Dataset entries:
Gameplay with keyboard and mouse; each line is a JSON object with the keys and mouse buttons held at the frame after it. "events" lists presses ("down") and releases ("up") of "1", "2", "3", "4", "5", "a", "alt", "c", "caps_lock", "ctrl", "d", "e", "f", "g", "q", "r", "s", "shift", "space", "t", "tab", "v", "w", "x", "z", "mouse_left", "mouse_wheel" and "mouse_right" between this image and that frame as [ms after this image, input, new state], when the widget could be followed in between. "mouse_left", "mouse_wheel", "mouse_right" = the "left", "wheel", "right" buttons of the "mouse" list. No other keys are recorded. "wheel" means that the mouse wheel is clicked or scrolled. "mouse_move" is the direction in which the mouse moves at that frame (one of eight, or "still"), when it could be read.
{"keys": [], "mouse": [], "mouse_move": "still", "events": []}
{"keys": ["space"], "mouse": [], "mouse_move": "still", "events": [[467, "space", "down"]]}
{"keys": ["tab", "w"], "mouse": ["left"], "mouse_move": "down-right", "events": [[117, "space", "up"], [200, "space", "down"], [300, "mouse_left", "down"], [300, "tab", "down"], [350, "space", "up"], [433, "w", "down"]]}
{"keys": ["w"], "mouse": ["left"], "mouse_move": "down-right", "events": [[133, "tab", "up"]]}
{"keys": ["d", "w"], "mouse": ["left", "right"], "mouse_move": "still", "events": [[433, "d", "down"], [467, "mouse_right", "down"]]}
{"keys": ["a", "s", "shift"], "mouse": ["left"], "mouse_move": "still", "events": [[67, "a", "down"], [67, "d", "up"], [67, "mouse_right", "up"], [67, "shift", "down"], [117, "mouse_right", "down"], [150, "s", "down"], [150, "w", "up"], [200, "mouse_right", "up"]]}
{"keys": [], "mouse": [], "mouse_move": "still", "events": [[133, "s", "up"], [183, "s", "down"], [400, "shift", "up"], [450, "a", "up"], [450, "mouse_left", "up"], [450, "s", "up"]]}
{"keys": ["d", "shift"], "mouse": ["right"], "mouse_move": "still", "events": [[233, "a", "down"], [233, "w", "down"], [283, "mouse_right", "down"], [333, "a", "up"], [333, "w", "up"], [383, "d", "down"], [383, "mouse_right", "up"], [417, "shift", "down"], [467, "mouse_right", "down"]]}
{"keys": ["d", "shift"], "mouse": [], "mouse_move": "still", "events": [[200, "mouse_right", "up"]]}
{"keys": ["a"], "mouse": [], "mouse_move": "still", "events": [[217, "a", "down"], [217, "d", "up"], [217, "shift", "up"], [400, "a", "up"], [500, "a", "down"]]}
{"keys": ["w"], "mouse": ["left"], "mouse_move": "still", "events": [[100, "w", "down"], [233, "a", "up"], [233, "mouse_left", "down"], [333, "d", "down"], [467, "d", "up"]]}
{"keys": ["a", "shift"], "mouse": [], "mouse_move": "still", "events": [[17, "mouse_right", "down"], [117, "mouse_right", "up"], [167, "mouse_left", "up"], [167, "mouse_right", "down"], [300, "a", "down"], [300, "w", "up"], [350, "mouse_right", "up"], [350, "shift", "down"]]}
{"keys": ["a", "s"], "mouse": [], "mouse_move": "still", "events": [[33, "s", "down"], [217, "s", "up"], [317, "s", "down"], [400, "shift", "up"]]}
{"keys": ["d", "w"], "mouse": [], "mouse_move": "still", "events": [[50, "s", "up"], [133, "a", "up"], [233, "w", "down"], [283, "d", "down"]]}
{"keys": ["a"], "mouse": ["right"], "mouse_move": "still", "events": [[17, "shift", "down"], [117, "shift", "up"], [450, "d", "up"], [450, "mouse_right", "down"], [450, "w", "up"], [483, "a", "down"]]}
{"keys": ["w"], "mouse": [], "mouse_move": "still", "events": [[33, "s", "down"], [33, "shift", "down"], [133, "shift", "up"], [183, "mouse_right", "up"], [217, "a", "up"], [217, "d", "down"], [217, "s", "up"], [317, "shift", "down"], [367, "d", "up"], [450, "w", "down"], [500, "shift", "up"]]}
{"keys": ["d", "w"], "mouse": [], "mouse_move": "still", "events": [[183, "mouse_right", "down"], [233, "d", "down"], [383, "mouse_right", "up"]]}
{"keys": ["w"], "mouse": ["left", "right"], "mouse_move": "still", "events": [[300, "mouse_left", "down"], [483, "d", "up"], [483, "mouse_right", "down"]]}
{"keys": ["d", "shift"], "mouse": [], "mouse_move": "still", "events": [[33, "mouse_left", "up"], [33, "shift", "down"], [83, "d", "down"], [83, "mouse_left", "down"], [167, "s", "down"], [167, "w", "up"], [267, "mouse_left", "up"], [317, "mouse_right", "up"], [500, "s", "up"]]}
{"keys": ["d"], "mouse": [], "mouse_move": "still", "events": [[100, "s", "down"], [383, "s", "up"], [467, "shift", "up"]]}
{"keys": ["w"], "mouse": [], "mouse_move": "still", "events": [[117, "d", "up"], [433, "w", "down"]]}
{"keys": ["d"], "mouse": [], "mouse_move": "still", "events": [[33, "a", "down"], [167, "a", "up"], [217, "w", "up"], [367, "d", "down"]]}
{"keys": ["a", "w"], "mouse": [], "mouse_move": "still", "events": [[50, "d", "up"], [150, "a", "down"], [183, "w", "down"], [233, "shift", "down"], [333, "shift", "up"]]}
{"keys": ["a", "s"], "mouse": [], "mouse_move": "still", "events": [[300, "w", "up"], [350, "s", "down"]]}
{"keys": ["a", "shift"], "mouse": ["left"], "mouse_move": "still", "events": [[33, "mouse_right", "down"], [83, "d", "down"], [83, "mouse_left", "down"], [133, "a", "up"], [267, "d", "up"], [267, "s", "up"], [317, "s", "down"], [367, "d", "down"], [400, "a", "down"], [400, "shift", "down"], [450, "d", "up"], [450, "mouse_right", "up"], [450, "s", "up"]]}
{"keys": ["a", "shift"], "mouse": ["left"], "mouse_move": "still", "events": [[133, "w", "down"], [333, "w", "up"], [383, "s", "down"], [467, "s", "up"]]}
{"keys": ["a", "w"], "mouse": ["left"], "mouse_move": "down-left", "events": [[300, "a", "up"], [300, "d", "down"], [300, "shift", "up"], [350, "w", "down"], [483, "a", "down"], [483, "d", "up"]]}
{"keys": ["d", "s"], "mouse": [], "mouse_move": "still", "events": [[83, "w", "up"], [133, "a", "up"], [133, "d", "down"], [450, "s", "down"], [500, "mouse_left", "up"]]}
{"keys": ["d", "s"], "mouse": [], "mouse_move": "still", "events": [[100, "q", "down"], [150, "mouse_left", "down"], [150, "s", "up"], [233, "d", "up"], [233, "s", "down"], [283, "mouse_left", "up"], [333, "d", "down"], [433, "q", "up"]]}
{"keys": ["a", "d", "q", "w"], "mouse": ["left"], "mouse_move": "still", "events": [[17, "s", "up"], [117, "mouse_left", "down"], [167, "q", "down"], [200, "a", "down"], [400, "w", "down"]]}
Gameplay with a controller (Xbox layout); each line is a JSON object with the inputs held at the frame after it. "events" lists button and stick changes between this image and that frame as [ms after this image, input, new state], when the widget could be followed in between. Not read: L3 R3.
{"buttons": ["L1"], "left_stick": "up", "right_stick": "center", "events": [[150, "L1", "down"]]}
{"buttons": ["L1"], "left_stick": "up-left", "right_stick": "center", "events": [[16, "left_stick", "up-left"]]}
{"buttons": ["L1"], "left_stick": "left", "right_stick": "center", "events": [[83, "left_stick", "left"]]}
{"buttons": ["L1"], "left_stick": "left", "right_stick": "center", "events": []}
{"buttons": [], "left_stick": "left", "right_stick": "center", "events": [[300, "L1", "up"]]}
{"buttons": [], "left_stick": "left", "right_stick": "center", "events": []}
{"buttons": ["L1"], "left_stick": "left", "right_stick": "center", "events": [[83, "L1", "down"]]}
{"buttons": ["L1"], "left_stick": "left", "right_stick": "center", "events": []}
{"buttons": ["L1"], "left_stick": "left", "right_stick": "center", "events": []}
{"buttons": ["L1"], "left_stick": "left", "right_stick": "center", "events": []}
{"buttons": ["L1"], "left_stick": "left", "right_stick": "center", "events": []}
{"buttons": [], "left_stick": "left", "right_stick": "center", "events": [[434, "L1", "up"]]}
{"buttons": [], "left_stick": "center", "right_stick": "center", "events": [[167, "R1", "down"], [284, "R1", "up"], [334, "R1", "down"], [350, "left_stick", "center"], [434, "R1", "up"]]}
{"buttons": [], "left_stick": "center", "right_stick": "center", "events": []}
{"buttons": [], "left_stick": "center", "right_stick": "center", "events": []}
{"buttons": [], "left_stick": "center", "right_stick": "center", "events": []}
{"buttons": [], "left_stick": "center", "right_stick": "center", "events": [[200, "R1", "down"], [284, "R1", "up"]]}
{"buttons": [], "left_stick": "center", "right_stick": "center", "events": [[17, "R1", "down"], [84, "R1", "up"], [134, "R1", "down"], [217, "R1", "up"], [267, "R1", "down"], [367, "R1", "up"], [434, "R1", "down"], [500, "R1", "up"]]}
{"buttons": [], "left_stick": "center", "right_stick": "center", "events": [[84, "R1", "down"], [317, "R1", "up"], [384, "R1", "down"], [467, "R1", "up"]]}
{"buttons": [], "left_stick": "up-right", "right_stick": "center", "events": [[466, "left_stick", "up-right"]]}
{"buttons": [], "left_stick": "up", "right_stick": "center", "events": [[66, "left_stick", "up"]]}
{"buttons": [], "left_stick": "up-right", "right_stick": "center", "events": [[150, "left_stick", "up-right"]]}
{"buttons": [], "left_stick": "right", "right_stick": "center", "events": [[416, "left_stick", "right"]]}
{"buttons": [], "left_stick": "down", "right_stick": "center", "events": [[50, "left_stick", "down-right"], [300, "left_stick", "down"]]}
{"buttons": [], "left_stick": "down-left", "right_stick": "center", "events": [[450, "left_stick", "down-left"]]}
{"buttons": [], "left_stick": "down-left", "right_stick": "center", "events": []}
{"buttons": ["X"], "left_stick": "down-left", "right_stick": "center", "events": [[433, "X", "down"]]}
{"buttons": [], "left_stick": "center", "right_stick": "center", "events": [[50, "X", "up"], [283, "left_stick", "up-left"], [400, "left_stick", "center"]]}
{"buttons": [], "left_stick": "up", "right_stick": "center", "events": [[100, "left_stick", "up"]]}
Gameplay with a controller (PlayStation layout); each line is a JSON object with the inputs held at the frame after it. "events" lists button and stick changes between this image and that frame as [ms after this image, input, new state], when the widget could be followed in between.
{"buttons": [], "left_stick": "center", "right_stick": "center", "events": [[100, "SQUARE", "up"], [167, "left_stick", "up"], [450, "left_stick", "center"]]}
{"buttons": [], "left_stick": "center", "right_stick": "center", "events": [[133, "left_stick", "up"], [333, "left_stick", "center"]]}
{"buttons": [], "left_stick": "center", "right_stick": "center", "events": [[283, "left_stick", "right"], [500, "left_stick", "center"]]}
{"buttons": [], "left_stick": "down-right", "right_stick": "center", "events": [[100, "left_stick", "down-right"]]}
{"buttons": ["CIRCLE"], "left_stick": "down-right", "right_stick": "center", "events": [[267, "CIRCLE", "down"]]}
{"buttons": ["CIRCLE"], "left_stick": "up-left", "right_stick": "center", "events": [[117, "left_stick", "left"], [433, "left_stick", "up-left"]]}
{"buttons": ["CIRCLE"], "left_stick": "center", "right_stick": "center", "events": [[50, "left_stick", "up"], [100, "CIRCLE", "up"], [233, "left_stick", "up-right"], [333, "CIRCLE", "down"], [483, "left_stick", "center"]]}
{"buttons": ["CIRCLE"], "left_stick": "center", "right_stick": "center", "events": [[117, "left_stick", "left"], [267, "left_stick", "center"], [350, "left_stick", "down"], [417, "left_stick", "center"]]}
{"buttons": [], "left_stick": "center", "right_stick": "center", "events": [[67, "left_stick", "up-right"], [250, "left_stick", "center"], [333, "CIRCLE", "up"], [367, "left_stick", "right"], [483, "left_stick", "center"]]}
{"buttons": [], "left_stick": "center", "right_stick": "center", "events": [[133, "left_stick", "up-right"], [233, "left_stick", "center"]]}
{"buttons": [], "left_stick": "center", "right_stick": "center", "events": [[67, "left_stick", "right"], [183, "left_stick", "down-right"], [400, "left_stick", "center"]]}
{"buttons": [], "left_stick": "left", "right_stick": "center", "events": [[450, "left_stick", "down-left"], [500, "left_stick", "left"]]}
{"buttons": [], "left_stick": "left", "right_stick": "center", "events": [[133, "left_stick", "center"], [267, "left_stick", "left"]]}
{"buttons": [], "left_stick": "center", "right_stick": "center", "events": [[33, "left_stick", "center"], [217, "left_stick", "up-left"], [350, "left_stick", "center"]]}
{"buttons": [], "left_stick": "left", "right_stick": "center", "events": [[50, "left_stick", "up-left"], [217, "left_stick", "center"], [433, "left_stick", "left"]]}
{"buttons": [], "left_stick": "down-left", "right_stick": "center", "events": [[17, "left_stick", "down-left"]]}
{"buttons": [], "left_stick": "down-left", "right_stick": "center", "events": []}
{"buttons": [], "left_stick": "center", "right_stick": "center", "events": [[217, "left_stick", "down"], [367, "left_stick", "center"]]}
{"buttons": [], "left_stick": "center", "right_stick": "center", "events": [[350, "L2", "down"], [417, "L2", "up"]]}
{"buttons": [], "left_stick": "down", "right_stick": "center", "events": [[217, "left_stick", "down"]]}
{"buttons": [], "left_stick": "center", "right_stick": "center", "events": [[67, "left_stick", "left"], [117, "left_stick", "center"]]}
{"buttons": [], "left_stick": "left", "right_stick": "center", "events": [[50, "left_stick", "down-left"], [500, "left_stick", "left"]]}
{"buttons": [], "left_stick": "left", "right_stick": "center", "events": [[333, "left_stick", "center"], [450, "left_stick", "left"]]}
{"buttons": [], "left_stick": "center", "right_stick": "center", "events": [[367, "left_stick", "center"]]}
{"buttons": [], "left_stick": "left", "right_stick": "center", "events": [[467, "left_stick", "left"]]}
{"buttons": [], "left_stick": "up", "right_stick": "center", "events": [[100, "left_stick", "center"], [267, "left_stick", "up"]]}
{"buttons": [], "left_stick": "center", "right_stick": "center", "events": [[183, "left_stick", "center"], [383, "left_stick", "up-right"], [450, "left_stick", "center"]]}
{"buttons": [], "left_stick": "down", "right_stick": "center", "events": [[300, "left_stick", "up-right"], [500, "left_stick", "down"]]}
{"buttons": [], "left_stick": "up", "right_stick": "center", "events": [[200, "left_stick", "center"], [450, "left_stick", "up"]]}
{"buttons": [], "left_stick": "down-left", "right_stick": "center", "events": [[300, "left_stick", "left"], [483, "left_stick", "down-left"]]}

» **Task description**: Your job is to copy out every line from the records above that has the word "after".

» **Expected answer**:
Gameplay with keyboard and mouse; each line is a JSON object with the keys and mouse buttons held at the frame after it. "events" lists presses ("down") and releases ("up") of "1", "2", "3", "4", "5", "a", "alt", "c", "caps_lock", "ctrl", "d", "e", "f", "g", "q", "r", "s", "shift", "space", "t", "tab", "v", "w", "x", "z", "mouse_left", "mouse_wheel" and "mouse_right" between this image and that frame as [ms after this image, input, new state], when the widget could be followed in between. "mouse_left", "mouse_wheel", "mouse_right" = the "left", "wheel", "right" buttons of the "mouse" list. No other keys are recorded. "wheel" means that the mouse wheel is clicked or scrolled. "mouse_move" is the direction in which the mouse moves at that frame (one of eight, or "still"), when it could be read.
Gameplay with a controller (Xbox layout); each line is a JSON object with the inputs held at the frame after it. "events" lists button and stick changes between this image and that frame as [ms after this image, input, new state], when the widget could be followed in between. Not read: L3 R3.
Gameplay with a controller (PlayStation layout); each line is a JSON object with the inputs held at the frame after it. "events" lists button and stick changes between this image and that frame as [ms after this image, input, new state], when the widget could be followed in between.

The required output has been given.